Exactly!” Takami sounded ecstatic that he seemed to understand partially. Their hands brushed lightly as Takami flipped the page. Touya felt it. He felt the electric shock running from his finger across his whole body, making his face feel like a radiator. “And the orangey-brown thing there is bromine solution. If you put an unsaturated substance in, the bromine adds across the double bonds in an addition reaction. It doesn’t really do that with saturated ones. So it will decolourise when there’s an unsaturated molecule, but not a saturated one. Got it?”

Touya was surprised. He reached for his worksheet, reading over a question and realising he actually knew the answer for once. He snatched his pen back from Takami, scribbling down a few answers onto the page with a new found determination. “Yeah. Yeah, I think I get it… I think I actually understand what you’re on about.”

Touya passed him the sheet when he was done, feeling smug and proud of himself as Takami raised his eyebrow, feeling impressed. He smiles, just a little, a small upturn at the corner of his lips as he gets a red pen from his neatly organised pencil case and starts to mark. Touya feels an odd twist in his stomach. It’s probably just hunger. Definitely hunger.
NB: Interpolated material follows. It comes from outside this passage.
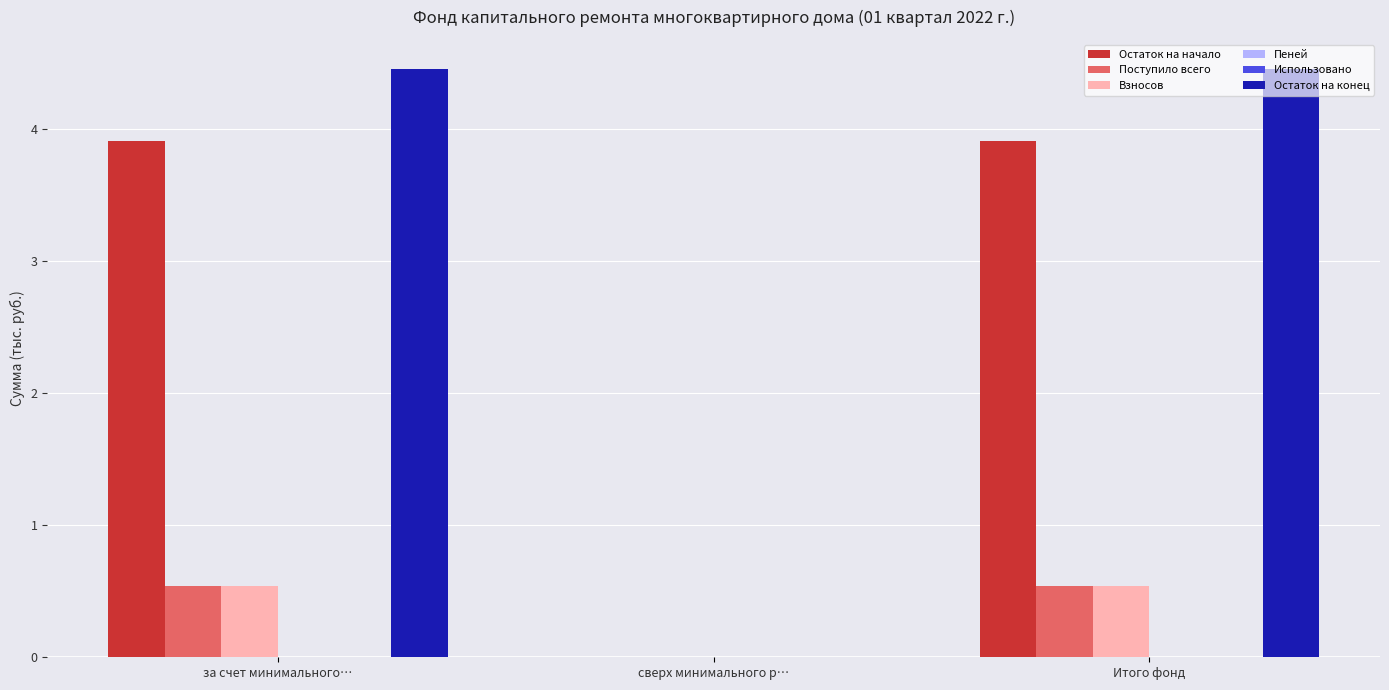

What is the difference between the maximum and minimum values in the Поступило всего series?

0.5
Takami rolled up his sleeves a little, and Touya tried so hard not to stare, but God– those veins were right there, running down his forearms like river maps, branching down to his fingers, flexing every time he moved his fingers to tick the page. Veins like that belonged in some kind of artsy fitness ad, not on the guy sitting directly beside him, casually twirling a pen like he wasn’t committing a crime against Touya’s ability to think straight.

It wasn’t Touya’s fault his eyes kept accidentally drifting down. He was just studying them. Like an athlete appreciating another athlete. He liked girls—soft skin, long lashes, all that. So what if, for some godforsaken reason, the sight of tendons shifting under taut skin makes his brain short-circuit just a little bit? He was just impressed, just understanding the muscle definition, vascularity, whatever. Completely normal. There was nothing to see.

“Good work, Todoroki.” Takami whistled, sliding the piece of paper back to him. Not a single cross on the paper. He had done it right, he had understood the material. “Might get a 46% next time, if you keep this up.”

“Shut up…” Touya grumbled, rolling his eyes and looking away. For once, Touya had actually grasped the concept of a chemistry lesson—an undeniable miracle. But, right now, the chemistry occupying his mind definitely wasn’t happening in a lab.